Page layout parsing data
_____

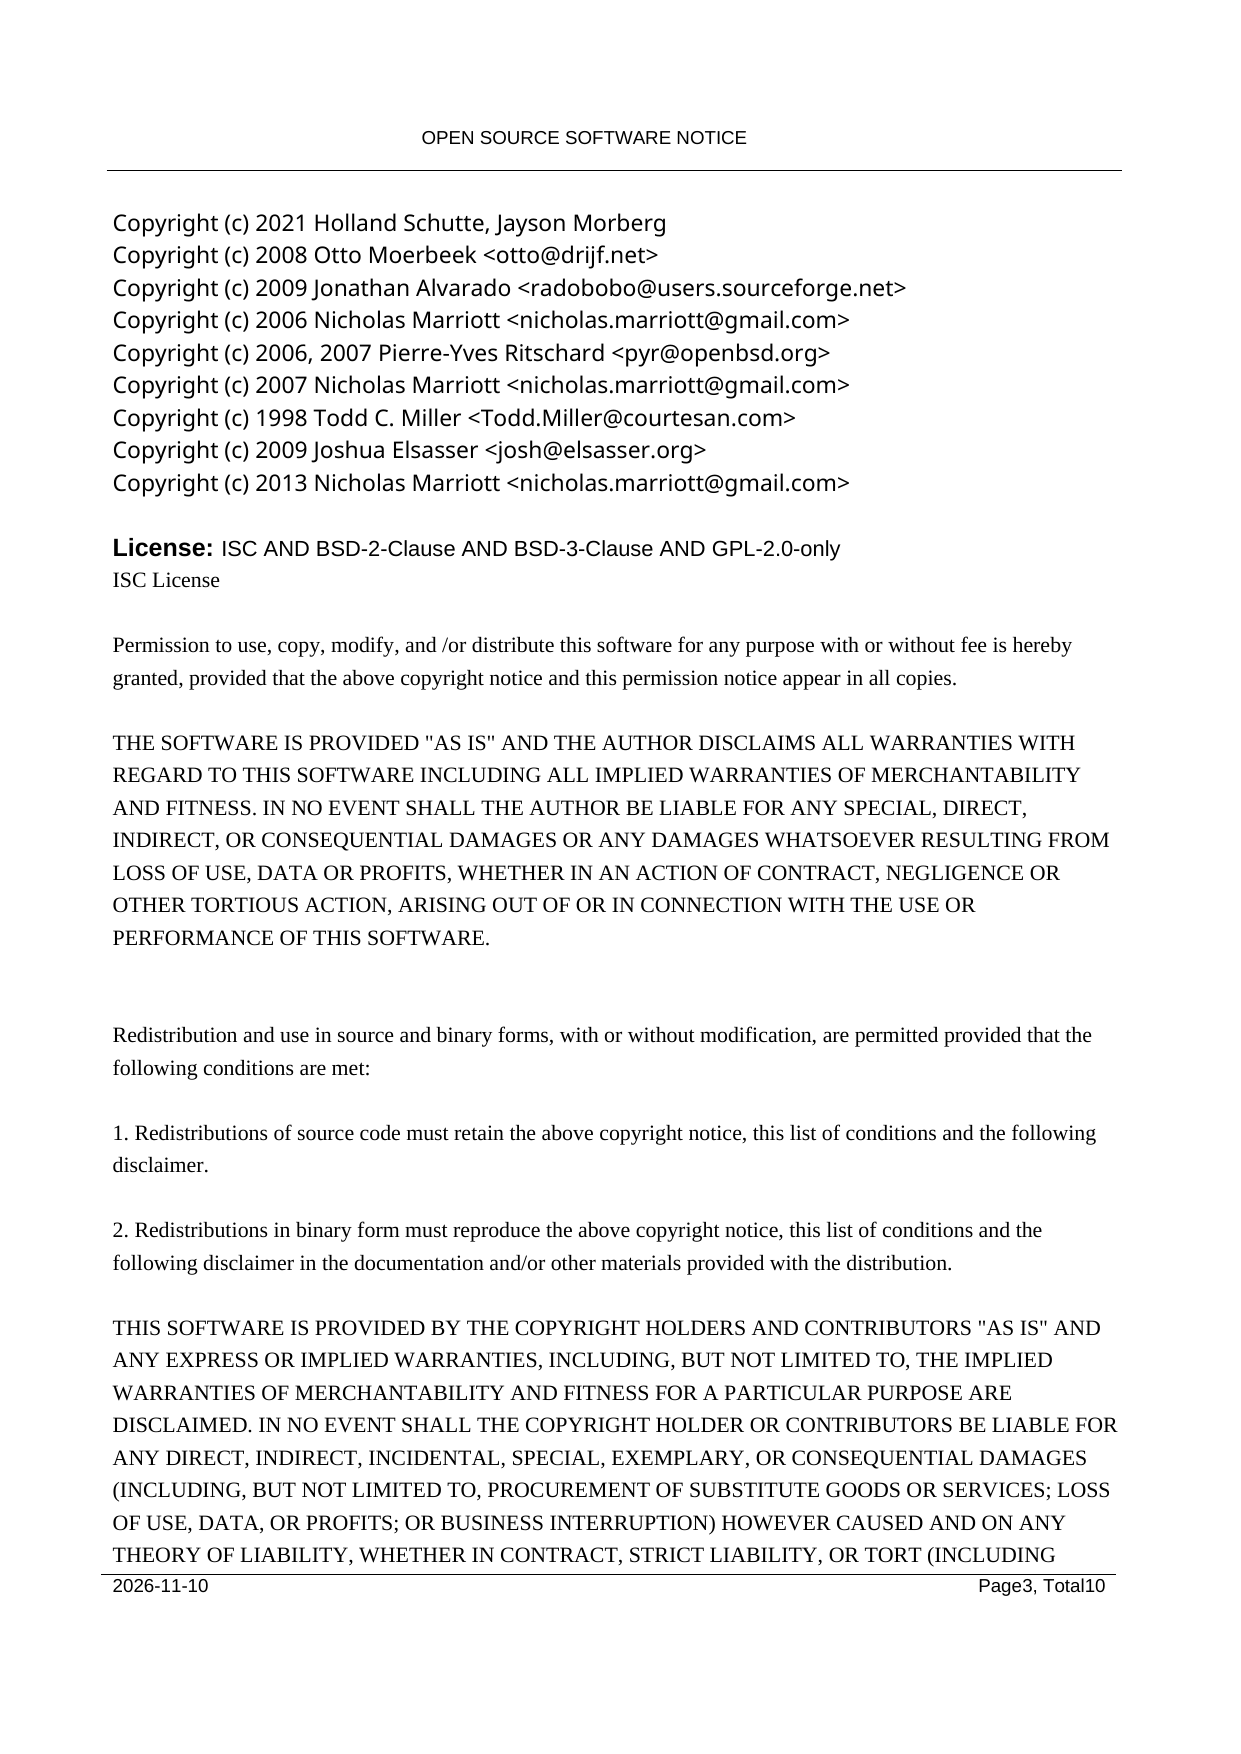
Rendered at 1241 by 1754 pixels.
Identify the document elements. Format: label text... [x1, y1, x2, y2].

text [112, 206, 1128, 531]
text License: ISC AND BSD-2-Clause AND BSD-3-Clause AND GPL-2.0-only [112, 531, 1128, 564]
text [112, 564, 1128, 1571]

_____

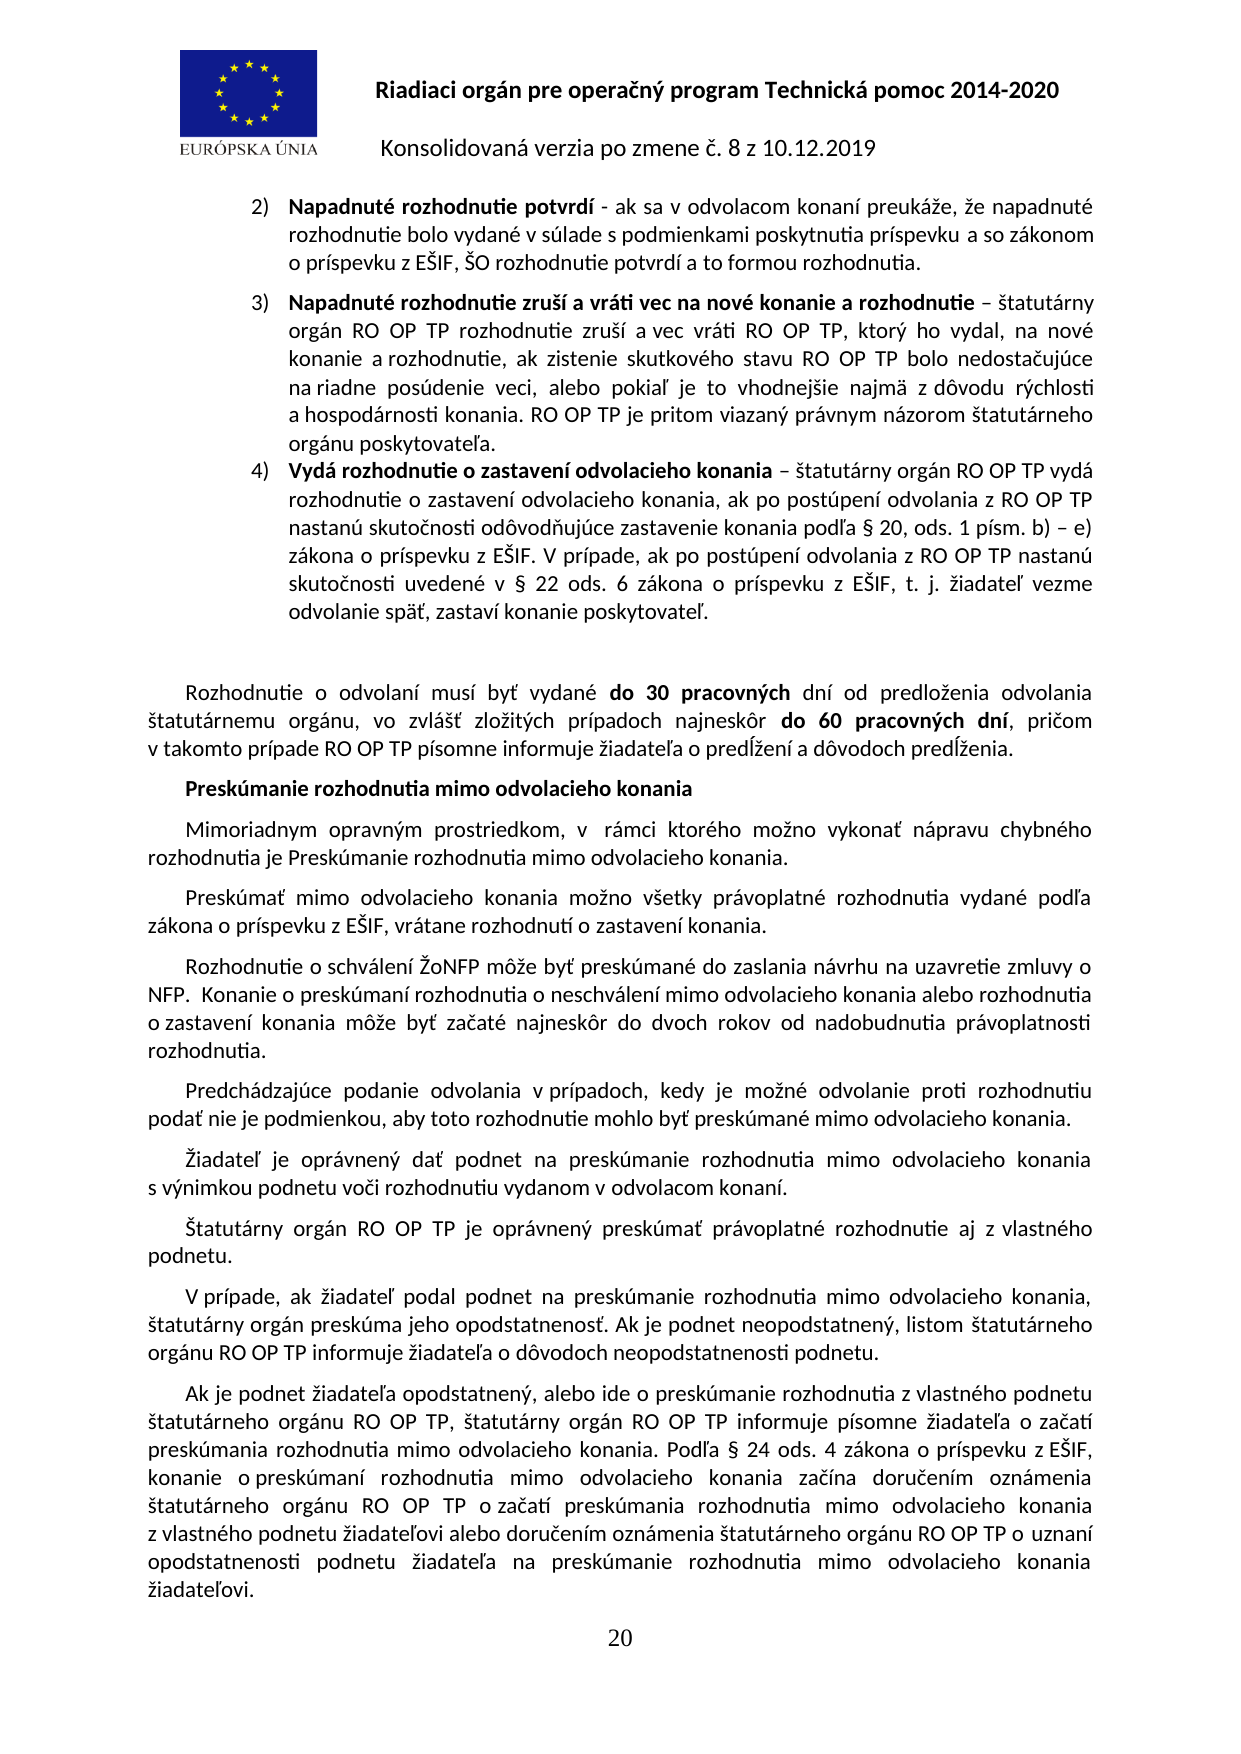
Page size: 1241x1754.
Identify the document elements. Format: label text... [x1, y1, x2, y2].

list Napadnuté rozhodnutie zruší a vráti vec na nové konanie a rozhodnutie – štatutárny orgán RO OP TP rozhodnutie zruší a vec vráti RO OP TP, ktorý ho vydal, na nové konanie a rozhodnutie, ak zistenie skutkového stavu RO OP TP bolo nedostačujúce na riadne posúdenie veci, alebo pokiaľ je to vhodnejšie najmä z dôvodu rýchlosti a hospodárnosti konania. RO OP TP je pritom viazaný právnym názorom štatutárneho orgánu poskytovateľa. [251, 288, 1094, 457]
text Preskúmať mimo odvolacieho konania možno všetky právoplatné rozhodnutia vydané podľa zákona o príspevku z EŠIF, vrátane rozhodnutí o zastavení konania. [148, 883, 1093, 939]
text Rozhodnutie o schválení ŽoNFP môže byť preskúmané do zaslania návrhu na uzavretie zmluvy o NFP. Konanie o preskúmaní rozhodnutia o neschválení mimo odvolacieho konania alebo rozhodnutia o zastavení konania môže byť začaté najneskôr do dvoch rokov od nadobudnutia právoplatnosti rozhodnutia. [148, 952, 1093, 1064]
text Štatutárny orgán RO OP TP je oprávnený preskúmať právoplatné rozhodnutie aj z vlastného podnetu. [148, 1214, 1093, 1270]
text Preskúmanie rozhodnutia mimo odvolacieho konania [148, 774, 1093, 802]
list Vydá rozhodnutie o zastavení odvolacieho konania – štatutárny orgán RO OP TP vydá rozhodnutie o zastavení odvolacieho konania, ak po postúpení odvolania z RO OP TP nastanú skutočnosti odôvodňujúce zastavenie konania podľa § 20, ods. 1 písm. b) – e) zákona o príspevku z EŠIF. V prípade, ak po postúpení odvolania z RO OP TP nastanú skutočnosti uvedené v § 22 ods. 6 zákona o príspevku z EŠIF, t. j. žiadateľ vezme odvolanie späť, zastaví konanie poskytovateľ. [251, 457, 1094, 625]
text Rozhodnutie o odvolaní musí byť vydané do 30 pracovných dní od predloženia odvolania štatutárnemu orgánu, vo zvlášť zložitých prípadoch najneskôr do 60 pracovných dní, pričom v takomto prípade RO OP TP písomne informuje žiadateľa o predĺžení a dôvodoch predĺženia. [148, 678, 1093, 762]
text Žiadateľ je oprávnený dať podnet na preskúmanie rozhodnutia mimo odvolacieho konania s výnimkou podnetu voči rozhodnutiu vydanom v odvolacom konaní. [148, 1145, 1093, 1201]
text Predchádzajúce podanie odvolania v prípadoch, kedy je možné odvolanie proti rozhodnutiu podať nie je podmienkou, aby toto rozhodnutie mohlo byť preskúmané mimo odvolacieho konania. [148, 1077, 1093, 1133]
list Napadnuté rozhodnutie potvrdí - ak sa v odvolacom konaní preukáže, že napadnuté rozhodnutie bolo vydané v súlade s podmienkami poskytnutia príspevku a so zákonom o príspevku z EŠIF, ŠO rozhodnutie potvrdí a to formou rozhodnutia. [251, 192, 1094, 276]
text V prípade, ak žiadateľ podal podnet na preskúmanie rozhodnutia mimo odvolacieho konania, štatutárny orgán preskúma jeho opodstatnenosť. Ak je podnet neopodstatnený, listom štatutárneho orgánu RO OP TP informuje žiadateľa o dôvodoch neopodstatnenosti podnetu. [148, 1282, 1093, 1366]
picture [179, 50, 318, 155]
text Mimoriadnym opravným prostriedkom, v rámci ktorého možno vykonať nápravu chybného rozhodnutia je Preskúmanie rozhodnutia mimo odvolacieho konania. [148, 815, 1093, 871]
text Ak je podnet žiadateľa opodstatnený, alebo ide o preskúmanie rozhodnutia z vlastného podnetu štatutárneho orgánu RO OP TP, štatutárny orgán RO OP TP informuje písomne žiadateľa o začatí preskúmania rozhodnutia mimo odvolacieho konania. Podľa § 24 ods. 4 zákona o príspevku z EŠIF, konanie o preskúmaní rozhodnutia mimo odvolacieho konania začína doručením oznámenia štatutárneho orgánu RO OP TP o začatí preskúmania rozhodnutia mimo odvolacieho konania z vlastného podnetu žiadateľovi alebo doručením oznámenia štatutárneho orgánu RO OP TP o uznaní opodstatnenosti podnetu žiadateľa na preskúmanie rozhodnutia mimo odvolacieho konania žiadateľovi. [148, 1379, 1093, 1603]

_____

◆ **Work required**
Transcribe the lines above between the line holding "Rendered at 1241 by 1754 pixels." and the line holding "text [112, 564, 1128, 1571]", inclusive, exactly as they stand and with nothing added.

◆ **Answer section**
Rendered at 1241 by 1754 pixels.
Identify the document elements. Format: label text... [x1, y1, x2, y2].

text [112, 206, 1128, 531]
text License: ISC AND BSD-2-Clause AND BSD-3-Clause AND GPL-2.0-only [112, 531, 1128, 564]
text [112, 564, 1128, 1571]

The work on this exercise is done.